But since we are in fact dividing by $2-i$, we will simultaneously multiply by $2-i$ not to change the result of the operation. Then: $$\dfrac{4+3i}{2+i}= \dfrac{4+3i}{2+i} \cdot \dfrac{2-i}{2-i}$$

If we do each of the products we have:

$(4+3i)\cdot(2-i)=(4\cdot2-3\cdot(-1))+(4\cdot(-1)+3\cdot2)i=$

$=(8+3)+(-4+6)i=11+2i$

$(2+i)\cdot(2-i)=2^2-i^2=4-(-1)=5$

Therefore the quotient is now:

$$\dfrac{4+3i}{2+i}= \dfrac{4+3i}{2+i} \cdot \dfrac{2-i}{2-i}= \dfrac{11+2i}{5}$$

Now, since in the denominator there is no term with $i$, we can simply separate the quotient in two parts, $$\dfrac{11+2i}{5}=\dfrac{11}{5}+\dfrac{2}{5}i$$ there is now a complex number with a real part $\dfrac{11}{5}$ and an imaginary part $\dfrac{2}{5}$.

Once we have seen this with an example, let's go to the general form.

To learn how to solve quotients of complex numbers, first we will define what the conjugate of a complex number is. Given a complex number $z=a+bi$ its conjugate is the number $\bar{z}=a-bi$. Namely we change the sign of the imaginary part. It is represented by means of a line over the complex number, $\bar{z}$.

If the imaginary part is positive, the conjugate is negative.

If $z=8+5i$ then the conjugate will be $\bar{z}=8-5i$

If the imaginary part is negative, the imaginary part of the conjugate is positive.

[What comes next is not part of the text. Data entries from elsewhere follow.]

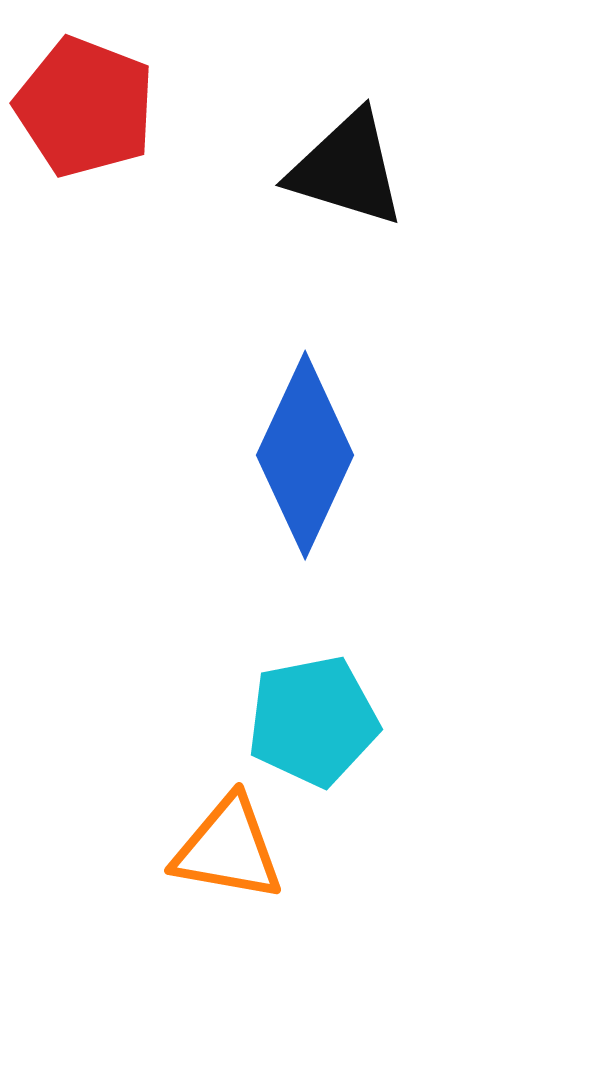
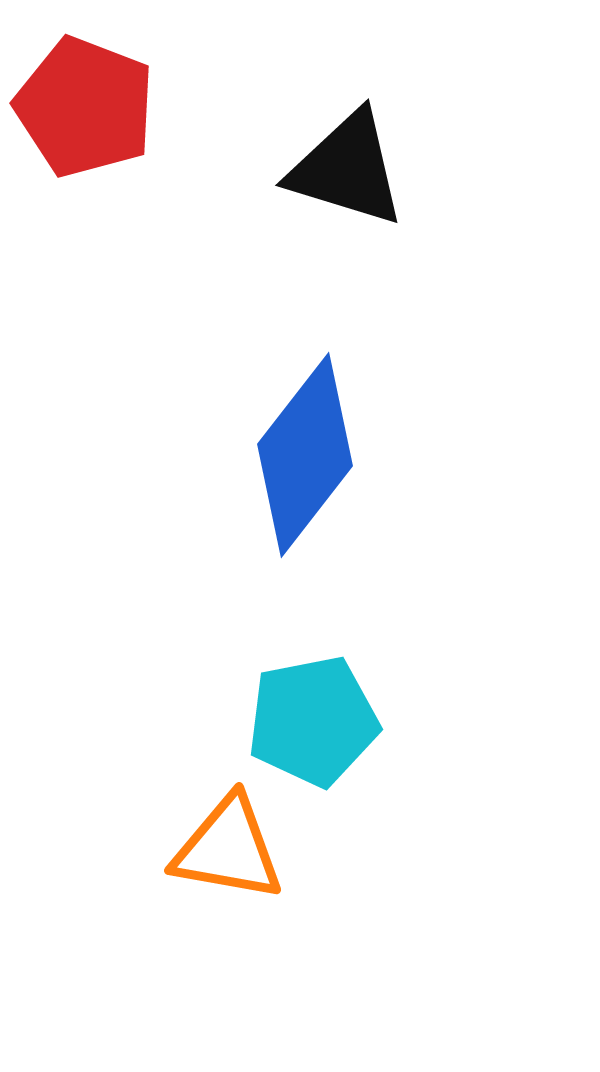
blue diamond: rotated 13 degrees clockwise
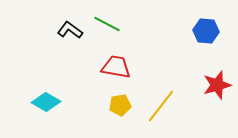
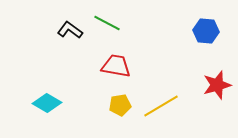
green line: moved 1 px up
red trapezoid: moved 1 px up
cyan diamond: moved 1 px right, 1 px down
yellow line: rotated 21 degrees clockwise
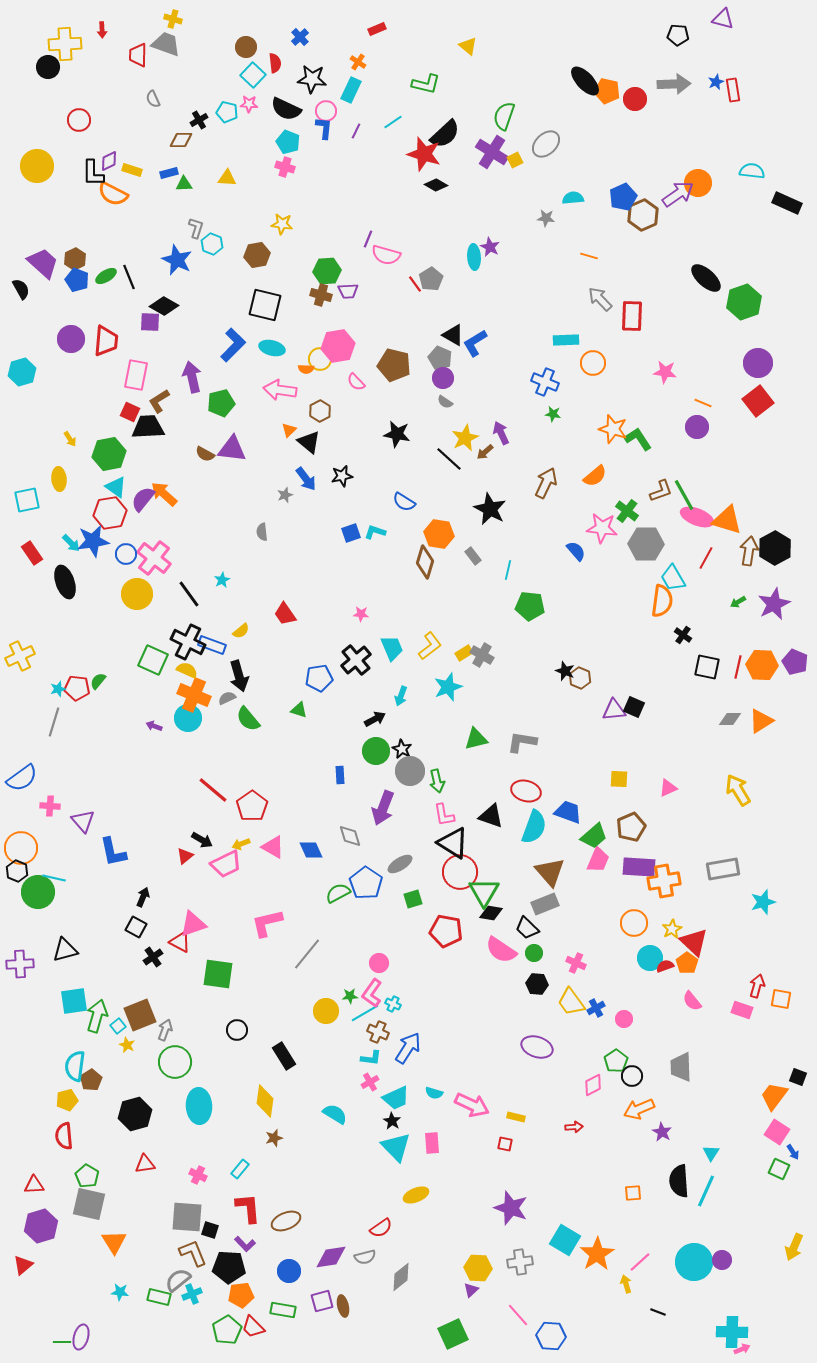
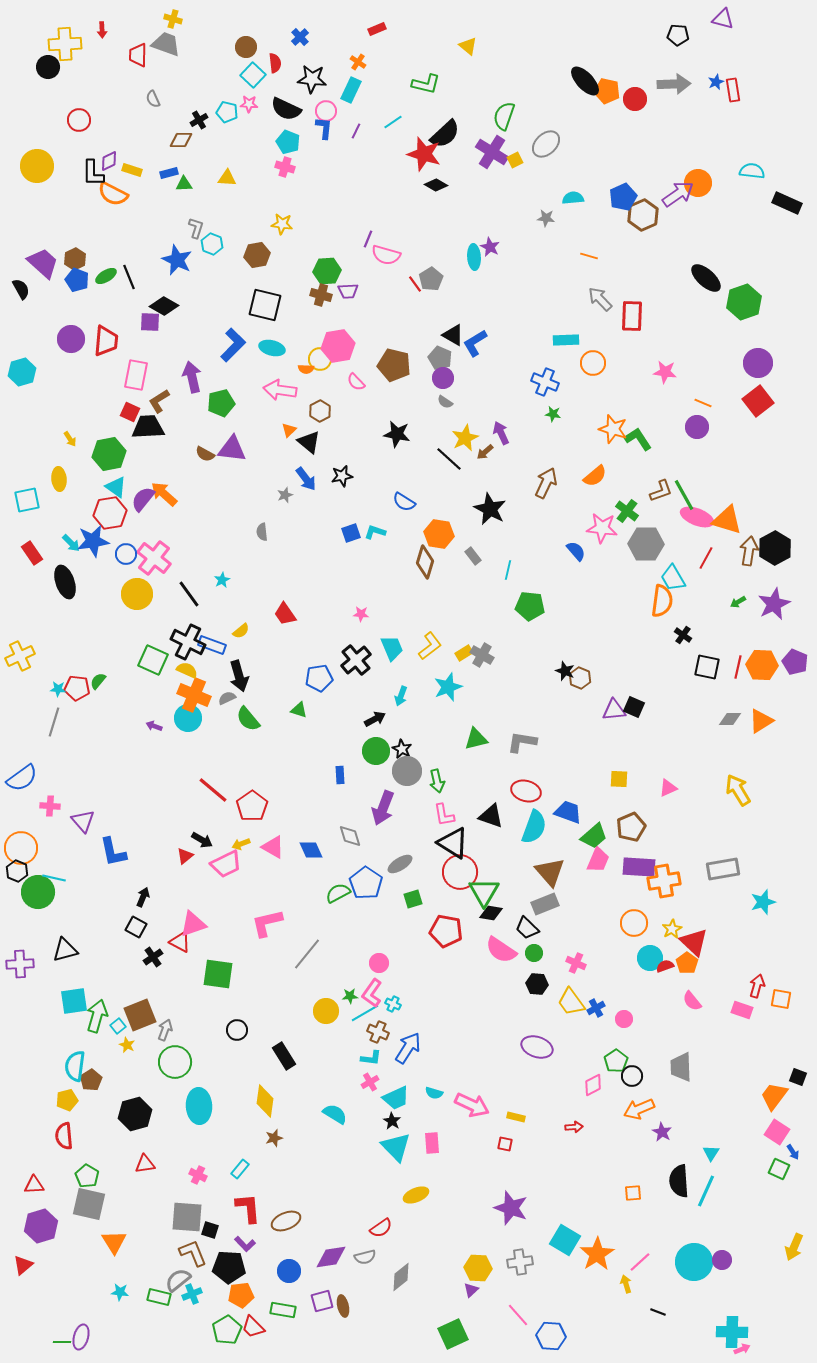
cyan star at (58, 689): rotated 21 degrees clockwise
gray circle at (410, 771): moved 3 px left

If $z=8-5i$ then the conjugate will be $\bar{z}=8-(-5)i=8+5i$

Once we have defined the conjugate of a complex number, we can generalize as to how to solve quotients of complex numbers.

Given two complex numbers $$z_1=a+bi$$ $$z_2=a'+b'i$$

its quotient is calculated as follows:

First we must eliminate $i$ form the denominator. We multiply and divide the quotient by the conjugate of the denominator, so that it eliminates the imaginary part. That is: $$\dfrac{a+bi}{a'+b'i}=\dfrac{a+bi}{a'+b'i}\cdot \dfrac{a'-b'i}{a'-b'i}$$

Since the denominator is $a'+b'i$ its conjugate will be $a'+b'i$.

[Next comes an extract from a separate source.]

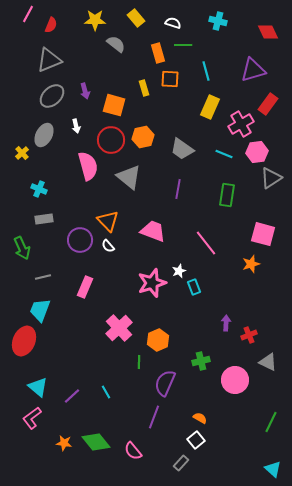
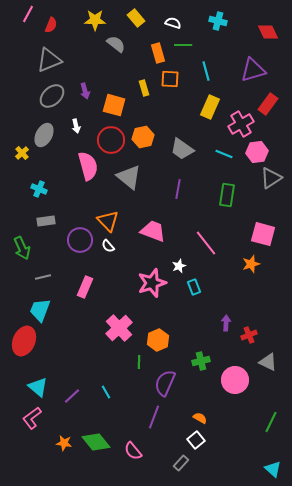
gray rectangle at (44, 219): moved 2 px right, 2 px down
white star at (179, 271): moved 5 px up
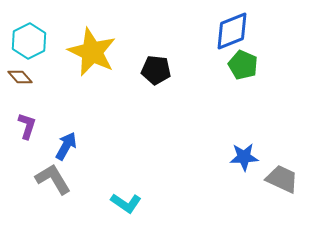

Now, we do the products that we have, both in the numerator and in the denominator, by means of the procedure previously explained. This way we obtain: $$\dfrac{a+bi}{a'+b'i}=\dfrac{a+bi}{a'+b'i}\cdot \dfrac{a'-b'i}{a'-b'i} = \dfrac{(a\cdot a'-b\cdot b')+(a\cdot b'+b\cdot a')i}{(a')^2+(b')^2}$$

Once we have done these operations, we just have to separate the fraction in two parts, the real one and the imaginary part. We already have the complex number resulting from the quotient of the two complex numbers of the example.

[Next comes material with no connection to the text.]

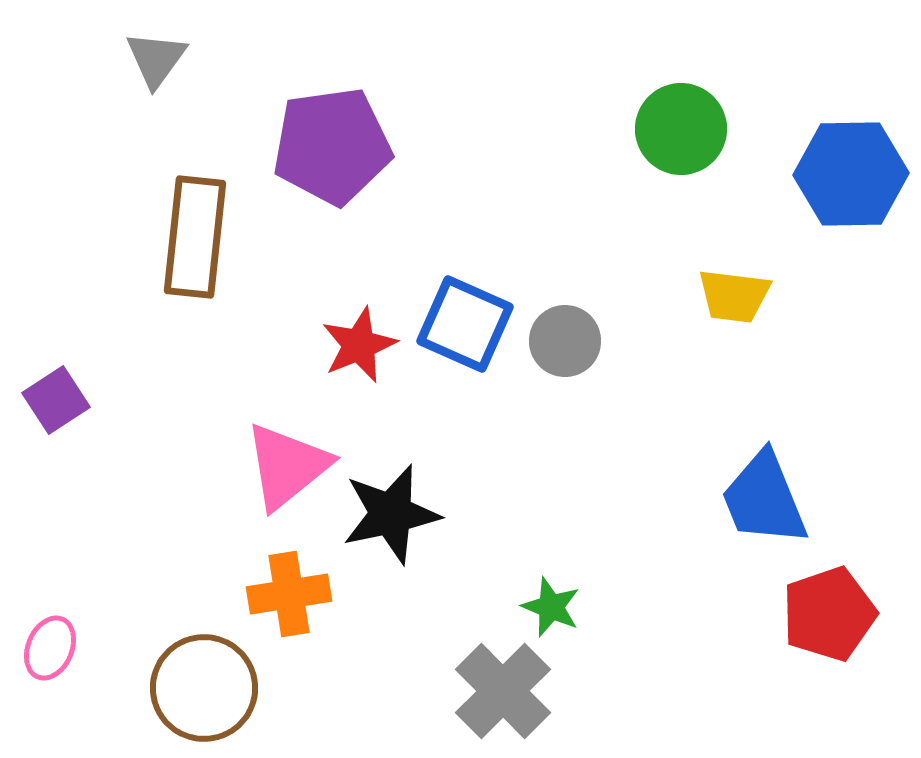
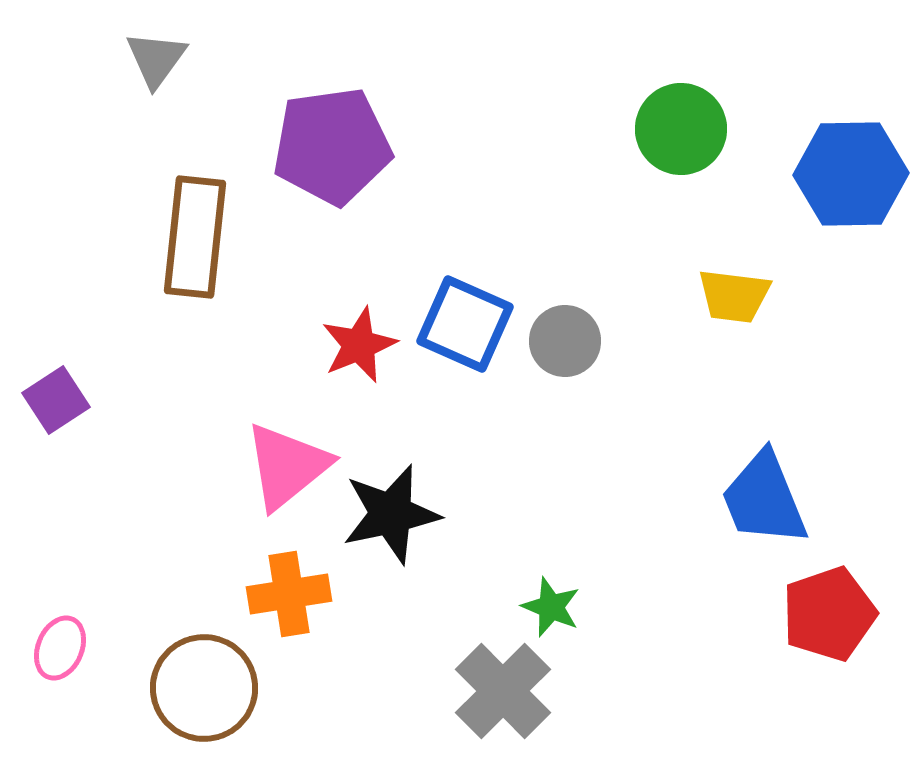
pink ellipse: moved 10 px right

If $z_1=3+5i$ and $z_2=4+7i$

The denominator is $4+7i$, so the conjugate will be $4-7i$.

First we multiply and divide by this complex number: $$\dfrac{3+5i}{4+7i}=\dfrac{3+5i}{4+7i}\cdot \dfrac{4-7i}{4-7i}$$

We do the products in the numerator and the denominator: $$\dfrac{3+5i}{4+7i}=\dfrac{3+5i}{4+7i}\cdot \dfrac{4-7i}{4-7i} = \dfrac{(3\cdot4+5\cdot7)+(3\cdot(-7)+5\cdot4)i}{4^2+7^2}$$

Joining and adding the terms we have: $$\dfrac{3+5i}{4+7i}=\dfrac{3+5i}{4+7i}\cdot \dfrac{4-7i}{4-7i} = \dfrac{(3\cdot4+5\cdot7)+(3\cdot(-7)+5\cdot4)i}{4^2+7^2}= \dfrac{47-i}{65}$$

If we separate the fraction in the real and the imaginary parts, we obtain the complex number resulting from the quotient in the binomic form: $$\dfrac{3+5i}{4+7i}=\dfrac{47}{65}-\dfrac{1}{65}i$$

Let's remember that it is not possible to divide by the complex number $0$, because it does not make sense. It is completely prohibited. What we can do is to divide by a complex number that only has a real part, or only an imaginary part, but never with one that has both parts equal to zero.

For example: $$\dfrac{4+18i}{2}=\dfrac{4}{2} + \dfrac{18}{2}i = 2+9i$$ In this a case we divide by a complex number that only has real part, so it is a real number. Therefore its conjugate is itself.

$$\dfrac{6-18i}{2i}=\dfrac{6-18i}{2i}\cdot \dfrac{-2i}{-2i} = \dfrac{6\cdot(-2i)+18\cdot 2i^2}{4}= \dfrac{-12i-36}{4}=-9-3i$$ In this case we divide by a pure complex number. Its conjugate is itself but the sign changes.

To work with the quotient we have defined the conjugate of a complex number. But there also exists what is called the opposite of a complex number. In this case, what we change of the sign is not just the imaginary part (as in the conjugate), but also the real part. Therefore, if we have a complex number $z=a+bi$, its opposite number will be: $-z=-(a+bi)=-a-bi$.

For example: Opposite of $6+3i$ is $-6-3i$.

Opposite of $6-3i$ is $-6+3i$.

Opposite of $-6-3i$ is $+6+3i$.

Opposite of $-6+3i$ is $6-3i$.